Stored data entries
* * * * * * *
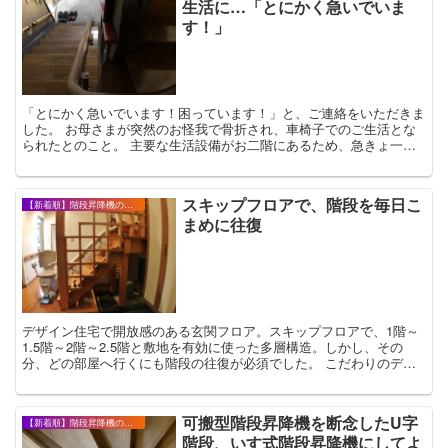
生活に…「とにかく急いでいま
す！」
「とにかく急いでいます！困っています！」と、ご連絡をいただきま
した。 お母さまが突然のお怪我で骨折され、車椅子でのご生活とな
られたとのこと。 主要な生活設備がお二階にあるため、急きょ一階
の小部屋に簡易ベッドやポータブルトイレを置き、何と...
スキップフロアで、階段を毎日こ
【新着順】階段昇降機の設置事例・お客様の声
まめに往復
デザイン住宅で開放感のある玄関フロア。スキップフロアで、1階～
1.5階～2階～2.5階と敷地を有効に使った多層構造。しかし、その
分、どの部屋へ行くにも階段の往復が必須でした。 こだわりのデザ
イン階段の雰囲気を、後付けのレー...
可搬型階段昇降機を断念したU字
【新着順】階段昇降機の設置事例・お客様の声
階段、いす式階段昇降機にしてよ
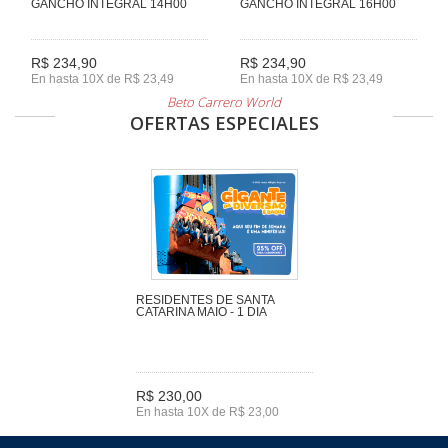
GANCHO INTEGRAL 14H00
GANCHO INTEGRAL 16H00
R$ 234,90
R$ 234,90
En hasta 10X de R$ 23,49
En hasta 10X de R$ 23,49
Beto Carrero World
OFERTAS ESPECIALES
RESIDENTES DE SANTA
CATARINA MAIO - 1 DIA
R$ 230,00
En hasta 10X de R$ 23,00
* * * * * * *
ASSIGNED TASK ::
Each entry should be repeated exactly as it appears; the pictures stay out.

ANSWER SPACE ::
生活に…「とにかく急いでいま
す！」
「とにかく急いでいます！困っています！」と、ご連絡をいただきま
した。 お母さまが突然のお怪我で骨折され、車椅子でのご生活とな
られたとのこと。 主要な生活設備がお二階にあるため、急きょ一階
の小部屋に簡易ベッドやポータブルトイレを置き、何と...
スキップフロアで、階段を毎日こ
【新着順】階段昇降機の設置事例・お客様の声
まめに往復
デザイン住宅で開放感のある玄関フロア。スキップフロアで、1階～
1.5階～2階～2.5階と敷地を有効に使った多層構造。しかし、その
分、どの部屋へ行くにも階段の往復が必須でした。 こだわりのデザ
イン階段の雰囲気を、後付けのレー...
可搬型階段昇降機を断念したU字
【新着順】階段昇降機の設置事例・お客様の声
階段、いす式階段昇降機にしてよ
GANCHO INTEGRAL 14H00
GANCHO INTEGRAL 16H00
R$ 234,90
R$ 234,90
En hasta 10X de R$ 23,49
En hasta 10X de R$ 23,49
Beto Carrero World
OFERTAS ESPECIALES
RESIDENTES DE SANTA
CATARINA MAIO - 1 DIA
R$ 230,00
En hasta 10X de R$ 23,00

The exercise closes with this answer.